Hosting provider hopes its cloud upgrade in the Asia-Pacific region will bring more customers to its traditional managed services offerings.
Written by Victoria Ho, Contributor

SINGAPORE--With the upgrade of its Asia-Pacific data center toward providing more cloud services, Savvis hopes the lure of the cloud will bring more customers to its other services.

In an interview with ZDNet Asia Wednesday, Savvis CTO Bryan Doerr said the company expects the expanded cloud portfolio will attract more customers and give them a taste of the U.S. hosting provider's broader managed services portfolio.

"We think the cloud will be an onramp for customers to a complete outsourcing relationship with Savvis," said Doerr.

The upgrade, announced today, enables Savvis' data center in the region to offer elastic computing resources that can be purchased on a monthly basis.

Prior to the upgrade, Savvis' cloud service allowed customers in the region to provision new virtual compute instances, but on a fixed set of hardware. The hardware was negotiated on an annual contract basis.

Doerr acknowledged that Savvis is late to the elastic compute game in relation to competitors such as Amazon EC2 which came out of beta in 2008.

But Doerr said Savvis is not competing with "mass market" offerings, adding that the company hopes its enterprise-targeted position in the market will put it in good stead with businesses typically squeamish about going over to cloud computing.

"Savvis' [cloud product] meets the buying temperament of the enterprise. We think it is well-timed," he said.

In addition to elastic compute, Savvis will provide enterprise customers with more indepth customization options as well as security and service level agreements (SLAs) to best the competition, he added. "Customers want a service provider who is able to do more than just provide cloud services."

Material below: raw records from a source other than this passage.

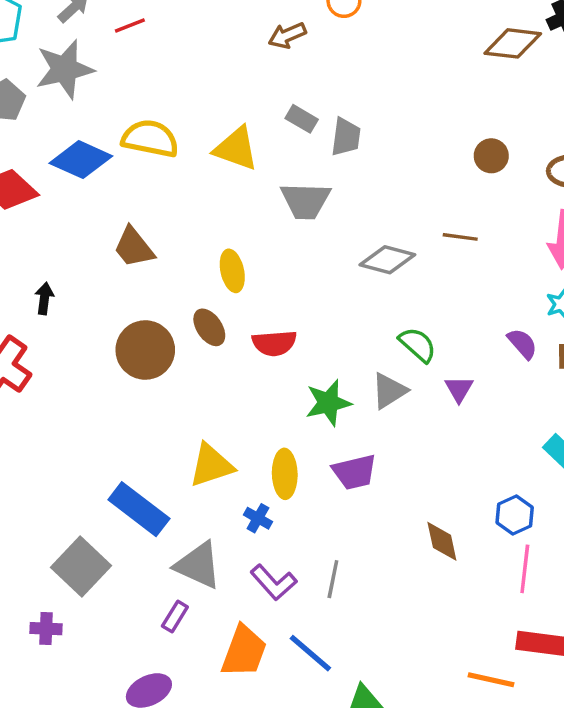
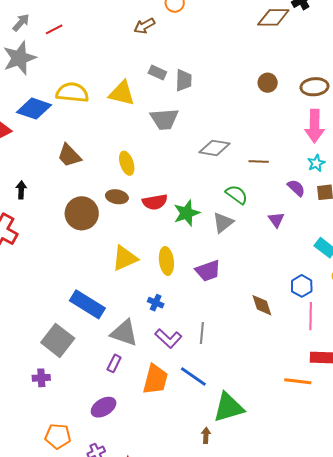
brown line: (460, 237) -> (259, 161), moved
brown ellipse: (209, 327) -> (117, 197), turned -40
purple triangle: (459, 389) -> (276, 220), moved
green star: (328, 403) -> (187, 213), moved
yellow triangle: (211, 465) -> (125, 258), moved
yellow ellipse: (285, 474) -> (166, 261), moved

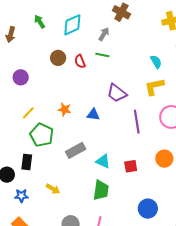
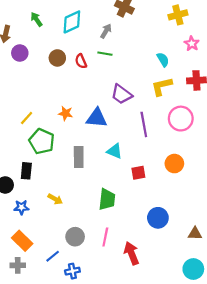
purple circle: (21, 77) -> (20, 53), moved
blue triangle: (93, 115) -> (97, 118), size x1.5
gray rectangle: (76, 150) -> (79, 157), turned -60
cyan triangle: (103, 161) -> (115, 151), moved

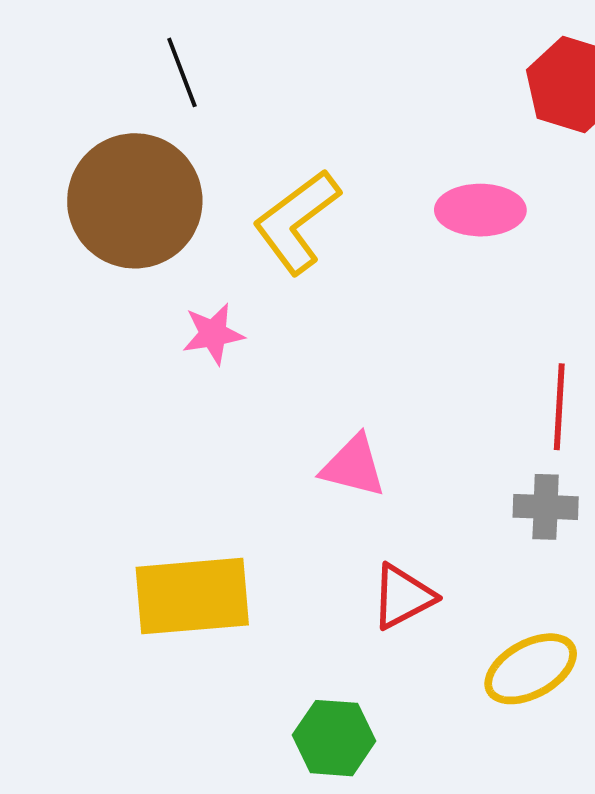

According to Savvis' fourth-quarter earnings call last year, its cloud business represented under 1 percent of its overall sales. While this is a small figure, Doerr said it could spell bigger returns for the company's other service offerings.

The CTO explained that most enterprises are still relying on internal infrastructure for their IT needs. "They shouldn't, because it's not strategic.

"But what's holding them back is fear of loss of control," he said.

He expects the cloud to lower the barriers to entry for enterprises coming to a managed host.